Georgia didn’t need to sell Tom Crean on the men’s basketball job. By the sound of it, this is the job Crean wanted.
Crean spoke glowingly of the Georgia program during his introductory news conference Friday afternoon. He even brought up Vern Fleming as one of his first favorite players when he was younger.
Crean, who had a Final Four run at Marquette and three trips to the Sweet 16 with Indiana, declared the Bulldogs to be a “basketball program inside of a great university.” He loves the fact that Georgia's football team is steeped in tradition.
Crean gushed over the opportunities Georgia has as a basketball program. With the SEC’s recent improvement and with the resources available in the state, Crean, hired Thursday evening, has set some lofty goals for himself as the new men’s basketball head coach.
“It is going to be an absolute honor and a privilege to join (athletics director) Greg (McGarity) and this entire athletic department, to join President (Jere) Morehead and this entire university, to join every alum, and continue to build this program into what it can continue to become,” Crean said. “And that is one of the most outstanding, energetic, driven basketball programs in the country that can compete and play for national championships, that can play for conference championships, that can play for any championship that’s put in front of them by working toward it on a daily basis.”
One of those aforementioned Sweet 16 trips came in 1983, which was Georgia’s only visit to the Final Four. So the fact Crean is already stating the phrase “national championships” is likely music to a lot of ears.
Mark Fox, the coach Crean is replacing, never publicly spoke about a goal as lofty as a national championship during his nine years on campus.

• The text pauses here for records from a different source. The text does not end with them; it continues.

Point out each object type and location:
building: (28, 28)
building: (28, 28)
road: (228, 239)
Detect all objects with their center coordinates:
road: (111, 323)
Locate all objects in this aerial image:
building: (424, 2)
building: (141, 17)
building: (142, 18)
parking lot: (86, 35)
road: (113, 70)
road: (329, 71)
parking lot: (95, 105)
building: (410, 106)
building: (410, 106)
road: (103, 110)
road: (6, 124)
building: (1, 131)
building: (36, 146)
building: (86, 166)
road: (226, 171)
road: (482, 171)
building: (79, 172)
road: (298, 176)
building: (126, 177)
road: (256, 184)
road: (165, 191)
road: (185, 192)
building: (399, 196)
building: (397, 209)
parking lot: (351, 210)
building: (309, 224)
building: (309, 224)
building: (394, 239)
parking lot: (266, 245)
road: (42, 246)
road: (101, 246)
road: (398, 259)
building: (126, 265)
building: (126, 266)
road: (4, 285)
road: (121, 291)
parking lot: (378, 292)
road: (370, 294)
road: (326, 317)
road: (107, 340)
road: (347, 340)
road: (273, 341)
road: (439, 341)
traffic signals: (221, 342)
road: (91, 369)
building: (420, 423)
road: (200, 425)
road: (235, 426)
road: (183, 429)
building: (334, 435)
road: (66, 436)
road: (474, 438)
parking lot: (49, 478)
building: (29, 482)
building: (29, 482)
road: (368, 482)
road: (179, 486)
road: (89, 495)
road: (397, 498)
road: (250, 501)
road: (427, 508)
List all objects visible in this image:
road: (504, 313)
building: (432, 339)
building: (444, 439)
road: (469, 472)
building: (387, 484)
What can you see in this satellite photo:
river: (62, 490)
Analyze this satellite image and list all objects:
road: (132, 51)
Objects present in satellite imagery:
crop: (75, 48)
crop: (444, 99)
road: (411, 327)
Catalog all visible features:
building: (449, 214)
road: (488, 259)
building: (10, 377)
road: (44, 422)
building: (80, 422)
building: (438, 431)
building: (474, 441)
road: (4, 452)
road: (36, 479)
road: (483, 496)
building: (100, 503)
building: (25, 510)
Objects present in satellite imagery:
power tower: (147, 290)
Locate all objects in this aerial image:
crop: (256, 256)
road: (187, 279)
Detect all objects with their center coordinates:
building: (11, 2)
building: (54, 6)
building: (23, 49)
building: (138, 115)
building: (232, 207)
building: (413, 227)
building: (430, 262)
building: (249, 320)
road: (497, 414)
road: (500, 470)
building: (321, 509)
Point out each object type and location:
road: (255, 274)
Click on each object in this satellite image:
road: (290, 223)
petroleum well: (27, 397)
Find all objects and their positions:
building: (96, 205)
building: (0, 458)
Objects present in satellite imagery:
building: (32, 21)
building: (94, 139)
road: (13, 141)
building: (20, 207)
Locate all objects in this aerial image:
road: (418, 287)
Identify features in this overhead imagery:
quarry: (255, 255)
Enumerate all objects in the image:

Crean brought it up on his first day.
When McGarity visited the Crean family at its home in a Sarasota, Florida, suburb, he got a first-hand look at the former Indiana head coach’s vision. Nonetheless, McGarity came away impressed.
“We have a chance to do a lot of great things,” McGarity said. “I’ve always wanted to have a program where you’re in football season, and you’re really successful, and you transfer right into basketball. It’s non-stop from September to March. With Tom’s excitement, he certainly will motivate people to come and watch a brand of ball that will be fun to watch.”
Crean’s introductory news conference began at 3 p.m. Friday, with the new coach wearing a navy blue suit, a red tie and a Georgia lapel on the left side of his suit. He spent the first 27 minutes giving an opening statement that could have easily served as a motivational speech. He went through the personal turmoil he endured following his firing at Indiana. He spoke about his decision to step away from coaching to gain perspective over what he could to improve as a coach.
When it came to Georgia, however, it was too good of an opportunity to pass up. Sure, there isn’t much basketball-rich tradition at Georgia. That doesn’t mean Crean can’t create some of his own.
“We started out at 6,700 fans (at Marquette),” Crean said. “At the end, nine years later, we were at 16,453 and we'd had 29 sell outs.”
As it pertains to his coaching style, Crean wants players to be multidimensional. He wants Georgia, a team that finished the 2017-18 season 31.8 percent from behind the arc, to shoot the 3-pointer with consistency.
He singled out forward Nicolas Claxton as a player who sees fitting his versatile style of play.
“I look at him and watch him play throughout the year and I say that is the living proof of somebody that can be versatile and multidimensional on both ends,” Crean said of the 6-foot-11 rising sophomore. “We could go right down on the line but I don’t want to name every player. I use him as an example because of the size.”
Crean has been regarded as a highly motivated and energetic head coach. That was most definitely on display during his first appearance with Georgia.
“There are so many parallels of what has happened in this program and what can happen in this program,” Crean said. “The bottom line, the foundation, it all falls under the umbrella of tremendous excellence that’s a part of this university.”